The Adversarial ML Threat Matrix is an open ATT&CK-style framework to help security analysts detect, respond to, and remediate threats against ML systems.
Machine learning (ML) is often seen as a subset of artificial intelligence (AI) and is based on the ability of systems to automatically learn and improve from its experience. Many industries, such as finance, healthcare, and defense, have used ML to transform their businesses and positively impact people worldwide.
With the ML and AI advancements, however, Microsoft warned that many organizations have not kept up on security of their ML systems.
Over the last several years, for instance, tech giants such as Google, Amazon, Microsoft and Tesla, were all victims of ML system attacks.
Furthermore, a Gartner report projected 30% of cyberattacks by 2022 will involve data poisoning, model theft or adversarial examples.
To make matters worse, a survey sent to 28 organizations revealed 25 of those did not even know how to secure their ML systems.
For these reasons, Microsoft and MITRE have published the new Adversarial ML Threat Matrix, a framework that “systematically organizes the techniques employed by malicious adversaries in subverting ML systems.”

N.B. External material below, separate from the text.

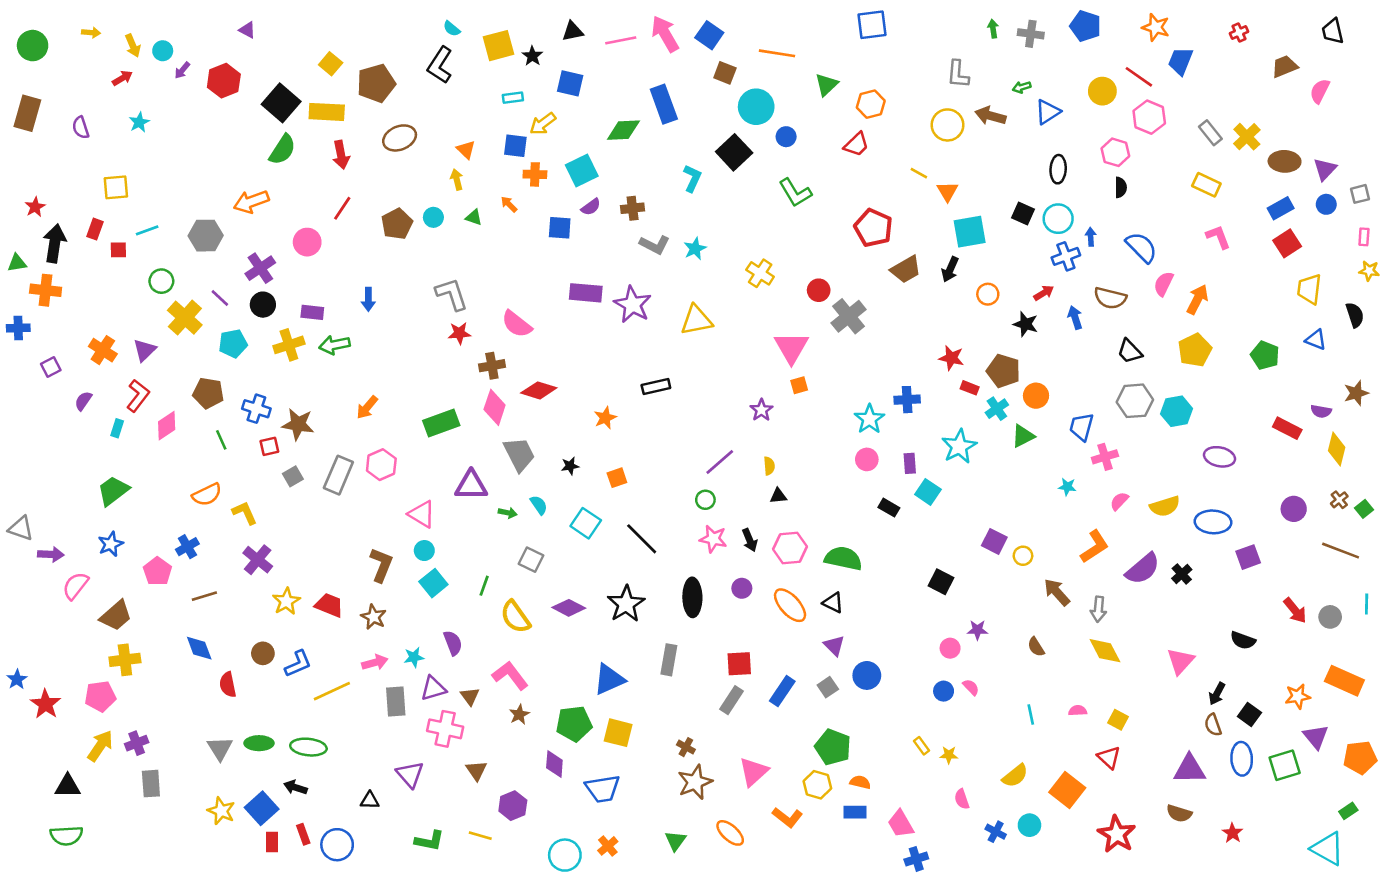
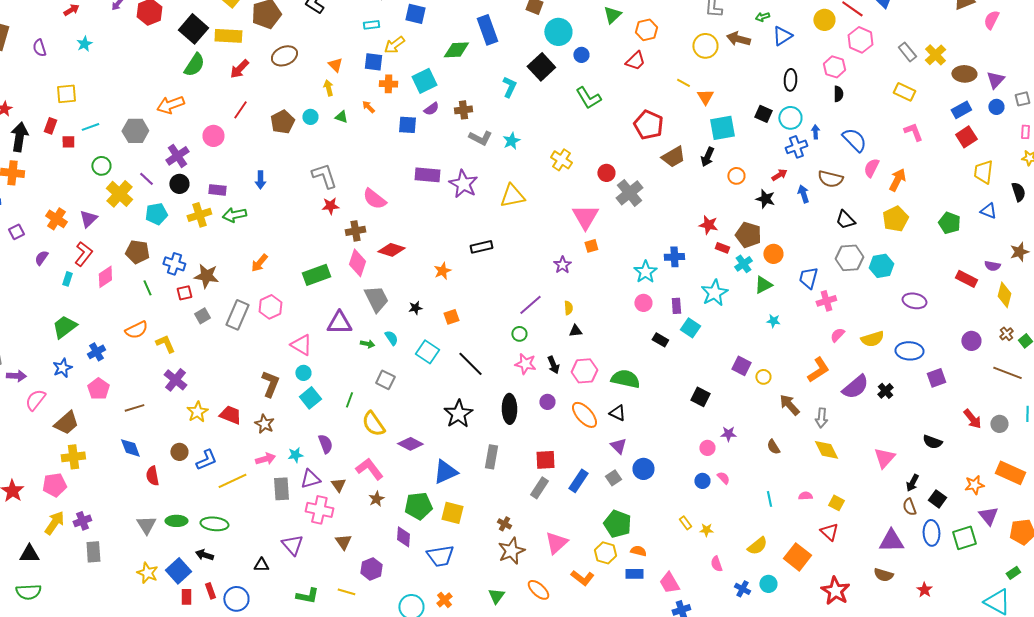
red arrow: (341, 155) -> (239, 69), turned 55
cyan star: (1067, 487) -> (773, 321), moved
blue cross: (187, 547) -> (96, 352), moved
purple diamond: (569, 608) -> (410, 444), moved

The joint effort was developed by Microsoft and MITRE, along with tech companies, IBM, NVIDIA, Bosch and multiple other organizations.
Published on GitHub, the ML content consists primarily of:
- Adversarial ML 101
- Adversarial ML Threat Matrix
- Case Studies.
Adversarial ML 101
Keith Manville of MITRE describes Adversarial ML 101 as “subverting machine learning systems for fun and profit.”

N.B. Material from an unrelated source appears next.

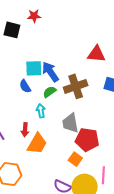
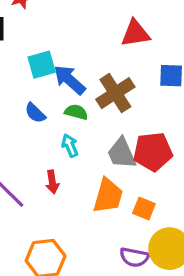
cyan square: (34, 68) -> (42, 65), moved
green semicircle: (50, 92) -> (76, 112), turned 64
red pentagon: (87, 140) -> (153, 152), moved
orange trapezoid: (37, 144) -> (108, 196), moved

“The methods underpinning the production machine learning systems are systematically vulnerable to a new class of vulnerabilities across the machine learning supply chain collectively known as Adversarial Machine Learning. Adversaries can exploit these vulnerabilities to manipulate AI systems in order to alter their behavior to serve a malicious end goal,” Manville added.
Manville also provided different examples of machine learning attacks, such as Model Evasion, Functional Extraction and Model Poisoning, to name a few.
Moreover, three attack scenarios along with diagrams were also provided: Training Time Attack, Training Time Attack and Attack on Edge/Client.
For example, the Training Time Attack is described in Figure 1:
Adversarial ML Threat Matrix
The structure of the Adversarial ML Threat Matrix is modeled after the ATT&CK Enterprise framework. For example, the matrix leverages many of the same column headers for “Tactics” (i.e., Reconnaissance, Initial Access, Execution, Persistence, Model Evasion, Exfiltration and Impact).
However, the revised matrix highlighted in Figure 2 adds different “Techniques” (see orange) that are specific to ML systems. Whereas, the remaining techniques (in grey) are applicable to ML and ML-systems and come directly from ATT&CK Enterprise.
MITRE also clarified that the Adversarial ML Threat Matrix is not yet part of the ATT&CK matrix.
Finally, multiple case studies were also published to include two involving evasion attacks against Microsoft (Azure Service and Microsoft Edge AI).
Additional case studies were also documented, such as:
- Clearview AI (Misconfiguration)
- GPT-2 (Model Replication)
- ProofPoint (Evasion)
- Tay (Poisoning).
“Attacks on machine learning (ML) systems are being developed and released with increased regularity. Historically, attacks against ML systems have been performed in a controlled academic settings, but as these case-studies demonstrate, attacks are being seen in-the-wild,” Manville said.